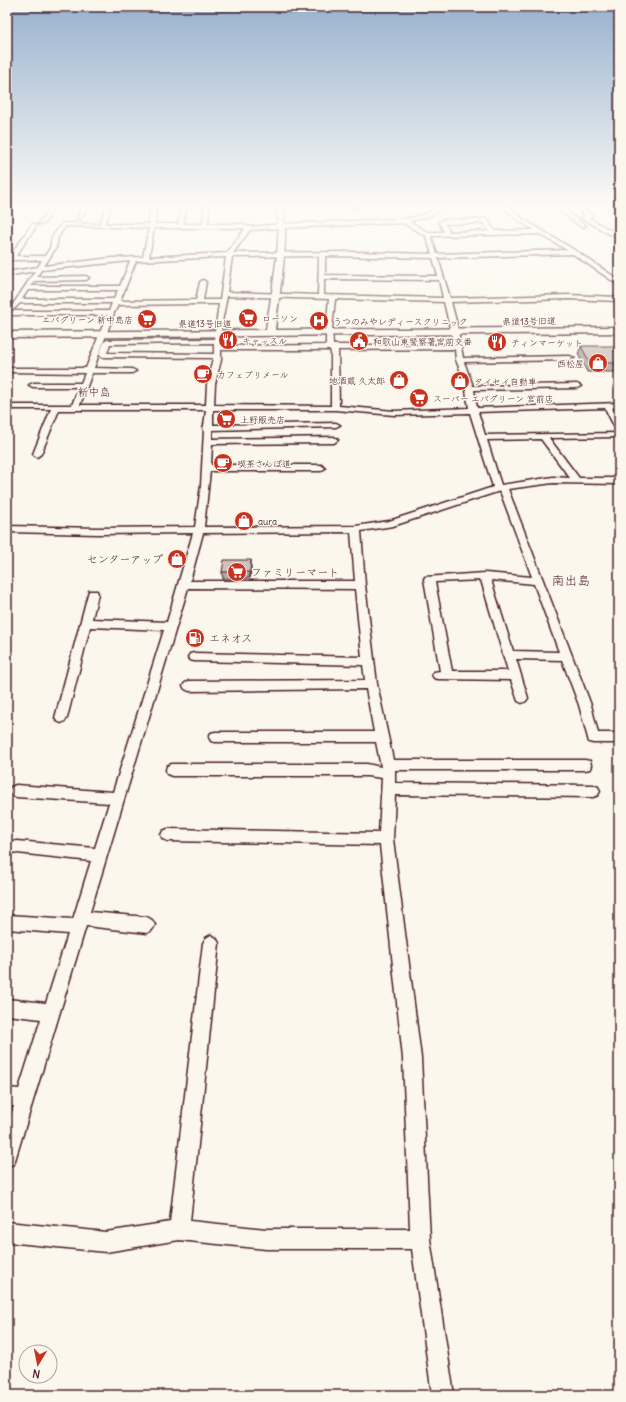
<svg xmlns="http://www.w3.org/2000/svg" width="626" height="1402" font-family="Delius,'Klee One',sans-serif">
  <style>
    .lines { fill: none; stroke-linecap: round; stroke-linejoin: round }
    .minor-casing { stroke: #4a1f2b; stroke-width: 3 }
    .tertiary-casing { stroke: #4a1f2b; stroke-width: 3 }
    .minor { fill: #fbf7ec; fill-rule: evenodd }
    .tertiary { fill: #fbf7ec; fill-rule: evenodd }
    .wall { fill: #b2a7a2; stroke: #4a1f2b }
    .shaded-wall { fill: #918884; stroke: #4a1f2b }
    .building { fill: #cfc2bc; stroke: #4a1f2b }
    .labels { text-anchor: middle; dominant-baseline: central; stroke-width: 3; stroke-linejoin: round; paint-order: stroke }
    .far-poi-label { font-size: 9px; fill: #4a1f2b; stroke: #fbf7ec; text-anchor: start }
    .far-street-label { font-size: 9px; fill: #4a1f2b; stroke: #fbf7ec }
    .far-quarter-label { font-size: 11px; fill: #4a1f2b; stroke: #fbf7ec }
    .poi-label { font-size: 11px; fill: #4a1f2b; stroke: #fbf7ec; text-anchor: start }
    .quarter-label { font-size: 13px; fill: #4a1f2b; stroke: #fbf7ec }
  </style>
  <rect width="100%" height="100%" fill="#fbf7ec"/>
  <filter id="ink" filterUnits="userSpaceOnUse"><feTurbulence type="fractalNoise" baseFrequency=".025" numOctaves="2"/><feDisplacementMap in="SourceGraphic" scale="8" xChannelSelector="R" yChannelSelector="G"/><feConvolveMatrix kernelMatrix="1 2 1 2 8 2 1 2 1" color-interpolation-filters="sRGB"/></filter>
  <g filter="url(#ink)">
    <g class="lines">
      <g class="minor-casing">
        <path id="minor" d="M50,207h5l-11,17h-4l-1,-1z
          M82,207h5l-6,12h-4z
          M106,207h5l-6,17h44l1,-17h6l-1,17h23l4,-17h5l-4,17h20l1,-17h5l-1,17h35l6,3 32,-3 123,-5 19,-4 15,-8h7l-18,10 -18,4 18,11h17l-5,-10 3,-2 44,-1 2,1 7,11 40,-1 -16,-9 -15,-14h6l13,12 53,32 43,29v5l-2,-1 -44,-30 -135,4 12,40 118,-3 51,2v4l-51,-2 -117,3 6,23 6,33 107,-2 4,2 -4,2 -106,2 9,24 104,-2 4,2 -4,2 -103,2 3,18 142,-5v4l-7,1 7,12v10l-4,-2 -10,-20 -127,4 7,23 134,-2v4l-70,1 30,40h40v6l-66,-1 -45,6 83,216 7,28h21v10h-26l-4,-1 -10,-37 -17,-45 -46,-1 12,39 -2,3 -4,2 -4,-2 -7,-21 -73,-1 -4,-1 -2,-3 2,-3 6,-1 -16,-92 1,-2 60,-4 47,4 -32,-86 -107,35 -32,5 4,54 12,99 16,76h192l5,1 1,4 -1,4 -5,1h-190v13l198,2 5,2 2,4 -2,4 -5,2 -198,-2 -2,44 28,219 9,181 24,156h-22l-20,-146h-146l-87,-9 -73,12 -99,-10v-20l99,10 64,-10 33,-279 3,-5 5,-3 5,3 3,5 -29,278 76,8h144l-7,-171 -23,-213 -212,-4 -5,-2 -2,-4 2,-4 5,-2 211,4 3,-55 -15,-2h-195l-5,-2 -1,-4 1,-4 5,-2h195l14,3 -5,-25h-161l-4,-1 -2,-4 2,-4 4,-1h159l-8,-43 -177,2 -4,-2 -2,-3 2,-3 4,-2 176,-1 -2,-15 -169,-4 -4,-1 -2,-3 2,-3 4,-1 168,4 -7,-68 -167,-1 -98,324 57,5 5,3 3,5 -3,5 -5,3 -61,-7 -70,231 -2,7 -7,2v-38l7,-22h-7v-18l12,1 22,-70 -34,-4v-16l39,4 22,-69 -61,-5v-14l66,4 18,-58 -74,-8 -5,-1 -2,-5 2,-5 5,-1 78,7 14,-45 -93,-6 -5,-2 -2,-4 2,-4 5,-2 97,7 51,-162 -74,-3 -23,91 -2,3 -4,2 -4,-2 -2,-3 33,-124 1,-3h8l1,3 -6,25 75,3 26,-89 -95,1 -91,-2v-6l91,2 97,-1 6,-41 3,-56 -1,-2 1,-2 2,-16h-147l-18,44 -4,3 -4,-3 18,-45h-44v-4h65l7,-18h-46l-4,-2 4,-2h48l4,-10 -78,-1v-4h79l21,-53h-100v-6l7,-6 21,-32 -28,5v-4l31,-5 4,-7h-35v-4h3l22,-32 5,1 -21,31h29l5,-8 2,-11 10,-14 38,1zM403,223l23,13 6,18 -78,-2 -121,1 17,-23 31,-2zM484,223l5,8 -39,1 -5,-8zM66,226l83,2 -6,29 -31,1 -68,8 12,-18 2,-11zM154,228h88l3,1 -18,24 -78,4zM540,234l27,16 -130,4 -6,-18zM319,256l-1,39 -91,-3 5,-35zM325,256l108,2 5,18 -113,-1zM226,257l-6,43h-17l3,-18 -3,-2 -3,2 -4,18 -76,1 16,-40zM130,261l-10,25h-89l3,-5 52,-1 3,-2 -3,-2 -49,1 4,-7zM324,279l115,1 4,18 -119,-3zM28,290h90l-4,9h-92zM227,296l102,3 -3,30v16l-105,1v-19zM335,299l109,3 10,43h-121l-1,-16zM20,303h92l-3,8h-97zM197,304h22l-5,35 -107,1 -3,2 -5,13 4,2 110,1 -6,26 -1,21h-126l12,-32h40l4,-2 -4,-2 -38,-1 20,-55 4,-8zM214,343v11l-107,-1 3,-9zM455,349l1,11 8,19 5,29 -75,3 -55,-5 -1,-56zM221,350h108l2,2v54l-117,-1 1,-21 6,-24zM213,410h122l59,5 76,-2 23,74 -104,34 -33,5 -152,1 6,-56h111l4,-3 -4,-3h-110l1,-21 122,-1 4,-3 -4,-3 -122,2v-9l124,-3 4,-2 -4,-2 -123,2zM541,439l29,39 -17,-1 -52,8 -14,-45zM351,532l4,49h-165l13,-48zM481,580l27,91h-56l-17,-89zM491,580l43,4 25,68 -46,-1z
          M350,207h6l1,1 -3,2z
          M555,207h6l25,19 -5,1z
          M574,207h6l11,8v2l-2,1 23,13h7v4l-10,-1 -27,-16v-2l3,-1z
          M607,207l12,1v4l-12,-4z"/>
      </g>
      <g class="tertiary-casing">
        <path id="tertiary" d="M276,207h6c9,26 -4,94 -7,123l344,-3v6l-612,5v-6l259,-2c4,-29 18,-97 10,-123z"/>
      </g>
      <use href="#minor" class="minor"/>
      <use href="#tertiary" class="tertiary"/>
    </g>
    <path class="wall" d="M581,346l38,12v14h-32l-9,-18z
      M251,566l-1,12 -27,1 -1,-7z"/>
    <path class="shaded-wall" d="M251,560v6l-1,12v-6z"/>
    <path class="building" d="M581,346h31l7,12v5h-29z
      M224,560h27l-1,12h-28z"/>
  </g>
  <linearGradient id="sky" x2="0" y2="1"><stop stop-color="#97b1cf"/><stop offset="0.51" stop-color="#fdfbf6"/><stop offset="1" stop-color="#fdfbf6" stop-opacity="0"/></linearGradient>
  <rect width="626" height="404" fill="url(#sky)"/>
  <defs>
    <g id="supermarket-disc" transform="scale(1)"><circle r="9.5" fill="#c8321e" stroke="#fbf7ec"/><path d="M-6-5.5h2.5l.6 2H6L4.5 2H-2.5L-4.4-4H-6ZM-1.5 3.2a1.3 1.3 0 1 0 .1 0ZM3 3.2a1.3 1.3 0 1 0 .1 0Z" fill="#fff"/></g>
    <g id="hospital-disc" transform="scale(1)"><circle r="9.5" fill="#c8321e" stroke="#fbf7ec"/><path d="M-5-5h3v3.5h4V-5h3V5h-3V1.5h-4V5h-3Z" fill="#fff"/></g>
    <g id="restaurant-disc" transform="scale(1)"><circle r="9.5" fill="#c8321e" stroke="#fbf7ec"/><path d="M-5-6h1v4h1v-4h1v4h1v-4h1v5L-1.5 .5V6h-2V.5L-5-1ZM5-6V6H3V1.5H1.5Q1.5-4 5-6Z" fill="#fff"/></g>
    <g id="civic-disc" transform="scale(1)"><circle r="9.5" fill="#c8321e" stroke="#fbf7ec"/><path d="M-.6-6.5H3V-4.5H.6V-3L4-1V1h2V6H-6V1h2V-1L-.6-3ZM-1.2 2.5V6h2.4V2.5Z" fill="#fff"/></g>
    <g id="shop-disc" transform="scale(1)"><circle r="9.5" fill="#c8321e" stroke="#fbf7ec"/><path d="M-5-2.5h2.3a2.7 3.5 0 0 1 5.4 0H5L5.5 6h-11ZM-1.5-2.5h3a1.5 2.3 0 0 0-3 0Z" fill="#fff"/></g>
    <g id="cafe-disc" transform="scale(1)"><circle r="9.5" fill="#c8321e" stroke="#fbf7ec"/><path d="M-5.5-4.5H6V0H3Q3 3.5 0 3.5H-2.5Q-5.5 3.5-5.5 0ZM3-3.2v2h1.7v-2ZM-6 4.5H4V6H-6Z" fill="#fff"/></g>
    <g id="fuel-disc" transform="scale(1)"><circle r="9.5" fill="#c8321e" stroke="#fbf7ec"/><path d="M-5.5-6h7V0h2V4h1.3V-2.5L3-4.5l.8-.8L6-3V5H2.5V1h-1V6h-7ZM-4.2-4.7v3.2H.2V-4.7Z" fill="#fff"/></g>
  </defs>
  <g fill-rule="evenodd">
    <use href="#supermarket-disc" x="248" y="318"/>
    <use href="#supermarket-disc" x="147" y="319"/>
    <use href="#hospital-disc" x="319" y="321"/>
    <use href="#restaurant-disc" x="228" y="340"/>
    <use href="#civic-disc" x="359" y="341"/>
    <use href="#restaurant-disc" x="497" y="342"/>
    <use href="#shop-disc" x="598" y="363"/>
    <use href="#cafe-disc" x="203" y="374"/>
    <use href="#shop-disc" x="399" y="380"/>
    <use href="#shop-disc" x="460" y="381"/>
    <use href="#supermarket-disc" x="419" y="398"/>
    <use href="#supermarket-disc" x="226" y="419"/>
    <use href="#cafe-disc" x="223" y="463"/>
    <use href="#shop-disc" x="244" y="521"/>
    <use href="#shop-disc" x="177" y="559"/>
    <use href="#supermarket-disc" x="237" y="572"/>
    <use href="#fuel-disc" x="195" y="638"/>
  </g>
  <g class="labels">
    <g class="far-poi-label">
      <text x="262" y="318">ローソン</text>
      <text x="133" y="319" text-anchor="end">エバグリーン 新中島店</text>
      <text x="333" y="321">うつのみやレディースクリニック</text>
      <text x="242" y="340">キャッスル</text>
      <text x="373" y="341">和歌山東警察署宮前交番</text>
      <text x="511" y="342">ティンマーケット</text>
      <text x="584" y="363" text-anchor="end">西松屋</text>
      <text x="217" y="374">カフェプリメール</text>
      <text x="385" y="380" text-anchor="end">地酒蔵 久太郎</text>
      <text x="474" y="381">タイセイ自動車</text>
      <text x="433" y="398">スーパー エバグリーン 宮前店</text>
      <text x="240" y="419">上野販売店</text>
      <text x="237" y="463">喫茶さんぽ道</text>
      <text x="258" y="521">aura</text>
    </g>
    <g class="far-street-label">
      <text transform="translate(529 321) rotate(-1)">県道13号旧道</text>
      <text x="205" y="323">県道13号旧道</text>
    </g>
    <g class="far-quarter-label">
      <text x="94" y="392">新中島</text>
    </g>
    <g class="poi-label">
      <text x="163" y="559" text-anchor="end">センターアップ</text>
      <text x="251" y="572">ファミリーマート</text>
      <text x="209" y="638">エネオス</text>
    </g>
    <g class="quarter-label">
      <text x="571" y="580">南出島</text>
    </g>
  </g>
  <rect width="626" height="1402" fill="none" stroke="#fbf7ec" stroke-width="24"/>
  <rect x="12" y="12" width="602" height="1378" fill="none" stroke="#4a1f2b" stroke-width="1.5" filter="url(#ink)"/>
  <g transform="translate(38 1364) rotate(190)"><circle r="19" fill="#fbf7ec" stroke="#b4a19f"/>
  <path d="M0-3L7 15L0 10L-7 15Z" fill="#c8321e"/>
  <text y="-6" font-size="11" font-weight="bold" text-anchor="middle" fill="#4a1f2b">N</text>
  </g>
</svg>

What the task asks:
Wherever the string "linejoin" occurs in the records, copy the line it is in.

Reply to the task:
    .lines { fill: none; stroke-linecap: round; stroke-linejoin: round }
    .labels { text-anchor: middle; dominant-baseline: central; stroke-width: 3; stroke-linejoin: round; paint-order: stroke }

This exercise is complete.